〝真の目標達成〟へ注文続々、住田町総合計画・人口ビジョン・総合戦略推進委

▲ 古き良き雰囲気が広がる「まち家世田米駅」で開かれた推進委。この施設の有効活用も推進策の一つとなっている=世田米

 住田町による本年度初の総合計画・人口ビジョン・総合戦略推進委員会(委員長・大杉覚首都大学東京大学院教授、委員16人)は22日夜、世田米の「まち家世田米駅」で開かれた。先行型として前年度に実施した8事業の評価検証や、6月末時点での進捗状況などを確認。
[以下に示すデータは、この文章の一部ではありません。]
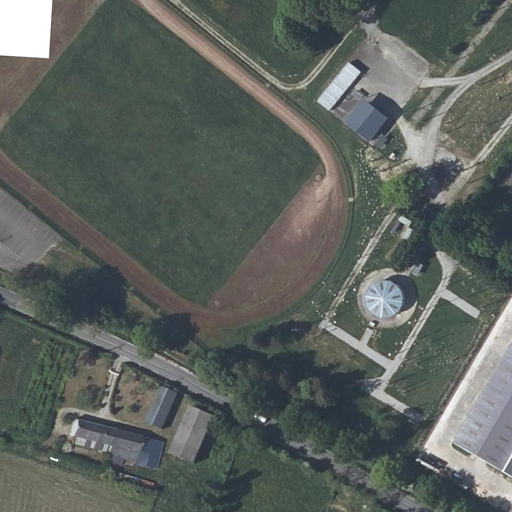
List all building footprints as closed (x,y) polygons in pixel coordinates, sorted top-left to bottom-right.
[(441,70),(495,0),(382,0),(370,16),(441,70)] [(350,60),(319,100),(332,110),(363,70),(350,60)] [(365,96),(347,122),(374,140),(391,114),(365,96)] [(52,258),(80,281),(87,272),(59,249),(52,258)] [(73,289),(80,281),(52,258),(45,266),(73,289)] [(403,307),(405,300),(404,295),(399,287),(393,283),(385,282),(379,284),(374,287),(370,293),(368,299),(369,306),(373,313),(380,317),(388,319),(395,317),(400,313),(403,307)] [(511,476),(511,351),(458,444),(511,476)] [(178,393),(163,386),(148,417),(163,424),(178,393)] [(171,450),(195,462),(216,417),(194,405),(171,450)] [(105,461),(110,462),(115,464),(116,456),(134,460),(135,456),(141,435),(77,418),(73,434),(77,435),(110,444),(108,451),(105,461)] [(75,442),(108,451),(110,444),(77,435),(75,442)] [(135,456),(158,461),(163,440),(141,435),(135,456)] [(156,467),(158,461),(135,456),(134,460),(134,462),(156,467)] [(153,482),(113,470),(111,478),(151,491),(153,482)]
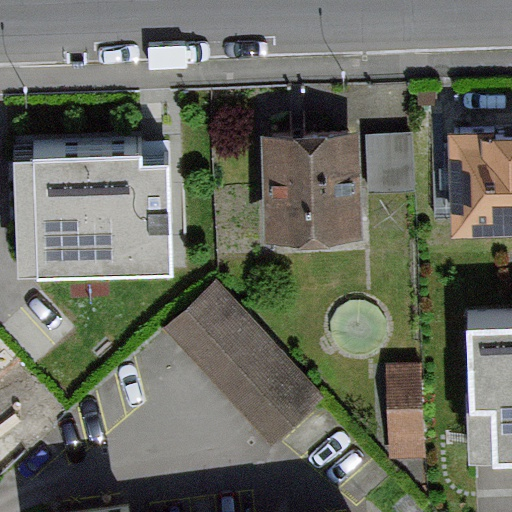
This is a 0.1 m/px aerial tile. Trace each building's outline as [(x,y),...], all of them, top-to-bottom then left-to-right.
[(358,122),(262,120),(260,224),(356,226),(358,122)] [(511,121),(452,123),(454,218),(511,217),(511,121)] [(139,134),(15,137),(18,251),(170,247),(168,143),(139,144),(139,134)] [(214,275),(165,320),(273,437),(322,392),(214,275)] [(511,306),(467,308),(471,441),(511,439),(511,306)] [(388,360),(387,449),(421,449),(421,360),(388,360)] [(43,508),(43,511),(137,511),(135,496),(43,508)]
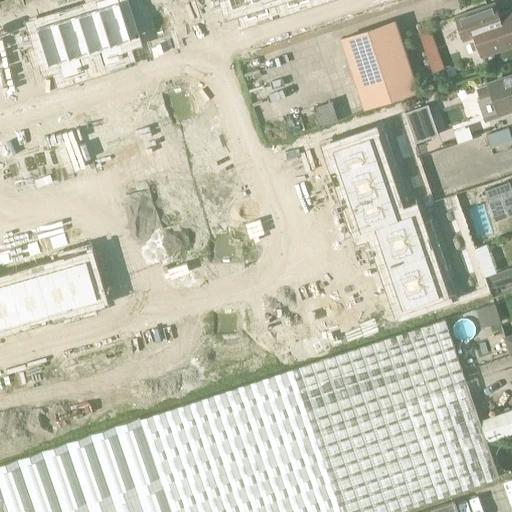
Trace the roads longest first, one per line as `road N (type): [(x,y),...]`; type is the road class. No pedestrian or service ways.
road 1 (residential): [(212,52),(288,271),(0,359)]
road 2 (residential): [(0,118),(212,52)]
road 3 (residential): [(212,52),(367,0)]
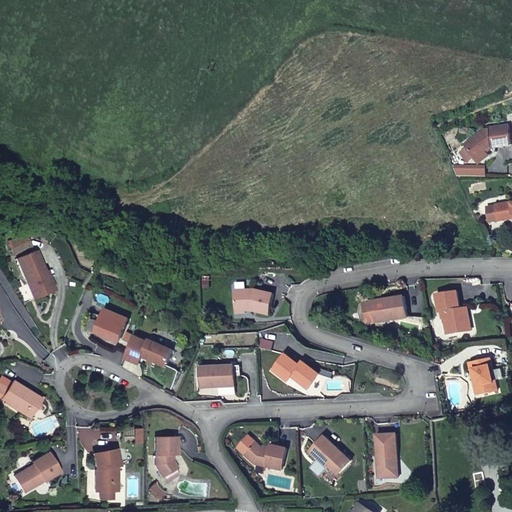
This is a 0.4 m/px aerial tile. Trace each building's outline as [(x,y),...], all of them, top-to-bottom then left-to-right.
[(486,153),(488,156),(494,152),(493,147),(510,144),(507,124),(486,127),(486,129),(481,130),(464,144),(466,147),(474,157),(476,160),(486,153)] [(474,157),(466,147),(460,152),(467,162),(474,157)] [(478,163),(488,156),(486,153),(476,160),(478,163)] [(511,232),(511,202),(496,204),(496,205),(499,220),(500,229),(511,228),(511,232)] [(499,220),(496,205),(487,207),(490,222),(499,220)] [(16,259),(34,301),(55,292),(35,251),(16,259)] [(466,330),(463,307),(459,307),(456,290),(435,293),(438,311),(442,310),(445,333),(466,330)] [(256,291),(235,292),(235,313),(244,312),(244,309),(251,309),(251,312),(269,316),(274,296),(256,291)] [(384,303),(377,304),(374,302),(368,303),(368,304),(371,323),(371,325),(405,319),(402,298),(384,300),(384,303)] [(371,323),(368,304),(362,305),(364,324),(371,323)] [(128,321),(105,312),(99,327),(105,330),(102,336),(119,343),(128,321)] [(105,330),(99,327),(96,334),(102,336),(105,330)] [(175,351),(150,340),(149,342),(134,336),(125,359),(140,365),(143,357),(167,368),(175,351)] [(299,367),(285,356),(272,373),(287,384),(292,378),(308,392),(320,376),(302,363),(299,367)] [(468,364),(472,382),(475,382),(478,396),(497,392),(490,359),(468,364)] [(221,385),(235,385),(235,377),(235,367),(235,366),(200,368),(201,389),(221,388),(221,385)] [(24,409),(31,414),(40,400),(11,382),(6,390),(0,399),(0,400),(21,414),(24,409)] [(29,418),(31,414),(24,409),(21,414),(29,418)] [(375,437),(376,457),(379,457),(379,462),(377,462),(378,479),(398,478),(396,436),(375,437)] [(154,437),(155,466),(161,477),(177,468),(172,461),(171,461),(171,455),(176,455),(175,437),(154,437)] [(327,463),(341,476),(353,463),(325,438),(310,455),(323,467),(325,466),(327,463)] [(270,453),(262,451),(256,445),(246,457),(255,468),(283,474),(288,451),(271,448),(270,453)] [(96,493),(100,493),(113,492),(119,492),(118,467),(120,467),(116,450),(94,455),(98,471),(100,470),(100,477),(95,478),(96,493)] [(38,483),(44,480),(45,482),(60,472),(47,453),(32,463),(34,465),(15,477),(25,493),(39,485),(38,483)] [(339,478),(341,476),(327,463),(325,466),(323,467),(327,471),(329,469),(339,478)] [(161,493),(155,484),(148,489),(154,498),(159,499),(165,494),(161,493)] [(113,492),(100,493),(101,501),(113,500),(113,492)] [(374,511),(361,503),(355,511),(374,511)]
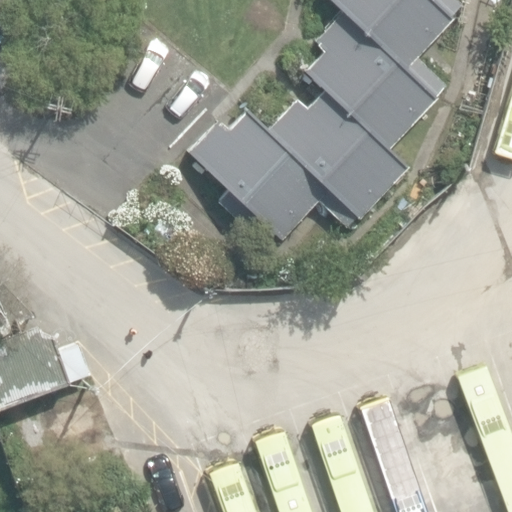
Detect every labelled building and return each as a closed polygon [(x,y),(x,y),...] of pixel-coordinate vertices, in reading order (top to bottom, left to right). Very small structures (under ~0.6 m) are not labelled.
[(460,3),(456,0),(332,0),(343,10),(406,66),(414,58),(460,3)] [(406,66),(343,10),(314,41),(323,49),(304,70),(322,87),(387,148),(442,84),(414,58),(406,66)] [(387,148),(322,87),(303,108),(293,98),(267,128),(327,189),(316,200),(346,227),(407,167),(387,148)] [(280,238),(316,200),(327,189),(267,128),(247,109),(229,128),(220,120),(190,153),(228,188),(215,202),(246,230),(258,218),(280,238)] [(0,335),(0,405),(85,376),(72,341),(30,325),(0,335)] [(61,511),(144,511),(136,487),(61,511)]
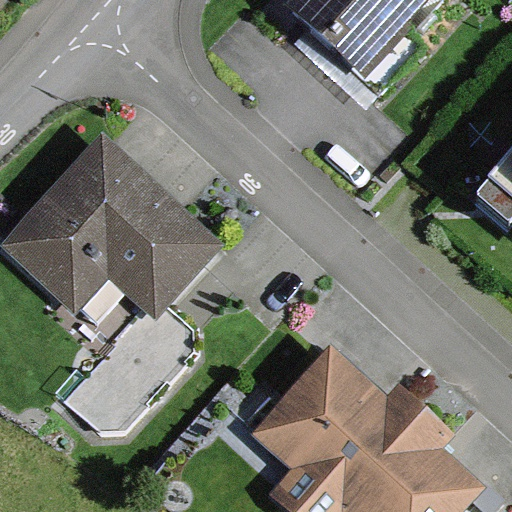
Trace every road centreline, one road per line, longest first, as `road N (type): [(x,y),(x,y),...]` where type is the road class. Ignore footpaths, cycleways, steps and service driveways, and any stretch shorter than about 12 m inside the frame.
road 1 (residential): [(511,407),(94,26)]
road 2 (residential): [(0,112),(94,26)]
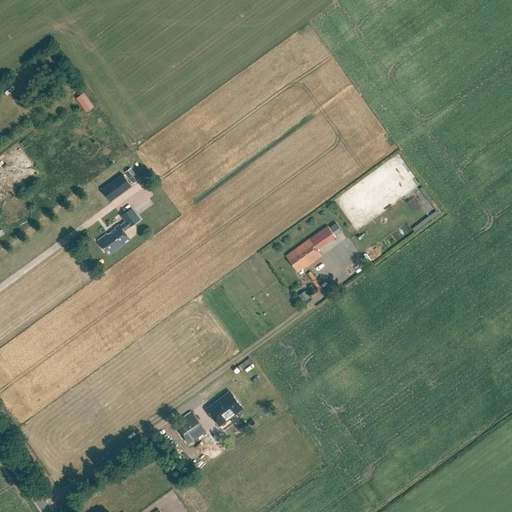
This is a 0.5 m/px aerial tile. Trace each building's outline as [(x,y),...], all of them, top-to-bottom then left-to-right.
[(76,98),(86,113),(94,107),(83,93),(76,98)] [(131,168),(125,172),(134,183),(139,179),(131,168)] [(123,174),(107,186),(115,197),(131,185),(123,174)] [(119,223),(97,240),(105,251),(108,248),(111,253),(121,247),(120,246),(130,239),(124,231),(140,219),(133,209),(121,217),(125,221),(120,225),(119,223)] [(309,238),(286,255),(297,271),(306,265),(307,266),(321,256),(317,250),(335,237),(328,226),(309,238)] [(310,298),(307,292),(299,297),(303,302),(310,298)] [(259,377),(255,379),(250,373),(245,377),(250,384),(241,390),(245,396),(263,383),(259,377)] [(207,408),(218,423),(229,415),(231,417),(243,408),(233,394),(230,396),(227,392),(216,400),(217,401),(207,408)] [(188,444),(206,432),(192,411),(174,423),(188,444)] [(219,445),(222,437),(216,434),(213,442),(219,445)]
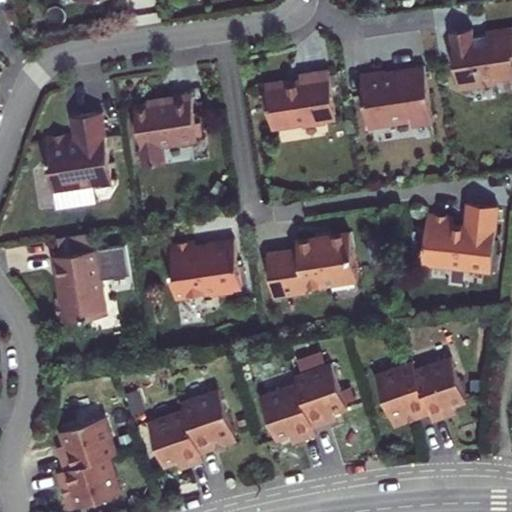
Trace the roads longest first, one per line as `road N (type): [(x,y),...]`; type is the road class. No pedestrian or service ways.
road 1 (residential): [(0,155),(21,93),(57,58),(220,29)]
road 2 (residential): [(18,511),(11,454),(31,365),(24,331),(0,287)]
road 3 (residential): [(220,29),(249,208)]
road 4 (primary): [(363,511),(500,502)]
road 5 (unclassified): [(500,502),(511,379)]
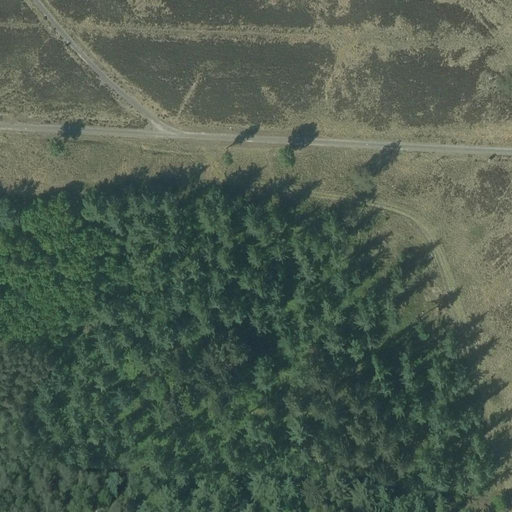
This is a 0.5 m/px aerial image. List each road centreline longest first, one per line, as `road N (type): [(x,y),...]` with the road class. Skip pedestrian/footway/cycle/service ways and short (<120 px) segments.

総合戦略では所得向上や人口減少対策として各種数値目標が掲げられている中、委員は多岐にわたる登載事業の各実績が目標数値達成にどうつながったかを重視すべきなど、今後の方向性や評価検証の充実に向けて多様な意見を寄せた。

 

評価検証の充実カギに

 

 国のまち・ひと・しごと創生法に基づき、町は平成27年度から5カ年の人口ビジョンと総合戦略、さらに28年度から4年間にわたる総合計画を策定。人口ビジョンでは町の将来展望を、総合戦略ではその政策目標や重要施策を掲げ、総合計画は各重要施策の部門別計画に位置づけている。
 策定時から携わる委員は有識者や町民代表、産業、金融各分野から選出され、この日は13人が出席。冒頭、大杉委員長は「策定から実践に向け、進ちょく状況の管理を」とあいさつした。
 協議で町側は、27年度の総合戦略事業(先行型)を説明。国からの交付金を生かし▽戦略策定▽結婚対策推進▽国際理解教育推進▽移住促進▽町中心地域活性化▽食いくプロジェクト推進▽木いくプロジェクト推進▽雇用促進──の8事業を展開した。
 総合戦略では町民所得を平成25年の235万円から10%増の255万円とする数値目標を掲げる中、新規展開した「食いく」では、地域資源を活用した産業創出や就業確保を目指した。地元特産の赤カブソース商品化を見据えて3種類を開発し、市場アンケートなどを実施した。
 「木いく」も町のイメージアップや雇用拡大、所得向上に向けた取り組み。前年度は試作3回を経て学校用机・いすの最終設計図を作成したほか、新生児用木製品として試作品7品を製作した。
 同じく所得対策として盛り込んだ中心地域活性化事業では住民交流拠点施設として古民家や蔵を生かした「まち家世田米駅」を整備。まち歩きガイドの台本制作や景観まちづくり講演会も行った。
 食いくの新規商品数、木いく事業の試作品数の実績はいずれも、重要業績評価指標(KPI)に掲げる計画値を上回った。一方で、活性化事業のKPIではイベント交流人口を約1500人としていたが、114人にとどまった。 
 本年度から着手した事業のうち「各地区公民館機能の充実」では、世田米、大股、下有住、上有住、五葉の各地区に公民館主事兼集落支援員が着任。常駐により、住民交流の場づくりにつながったなどの声が寄せられている。
 総合戦略では人口対策の数値目標として「児童数1学年40人」を掲げ、その達成に向けた結婚数や出生数、移住者の増加を描く。町民所得に関しても木材・木製品や食品製造、農林業、商工業などの売上高向上をKPIに盛り込んでいる。
 結婚に関して委員からは「以前から取り組んでいるのであれば、今までの状況を示したうえで、なぜ改善されてこないのかなども明らかにすべき」との指摘も。戦略全体に関しては「各事業の実績だけでなく、目標数値の達成にどうつながったかもしっかり出してほしい」といった注文も出た。
 各種施策実現にはマンパワーが重要とし、町担当課の枠を超えた対応の必要性にふれた発言も。会議終了後、大杉委員長は「事業所や住民も参画し、一緒になった取り組みが重要」と話していた。
 本年度は町民向けに、総合戦略の評価に関する住民アンケートを計画。推進委員会の会合は3回設け、事業成果の検証などを行うことにしている。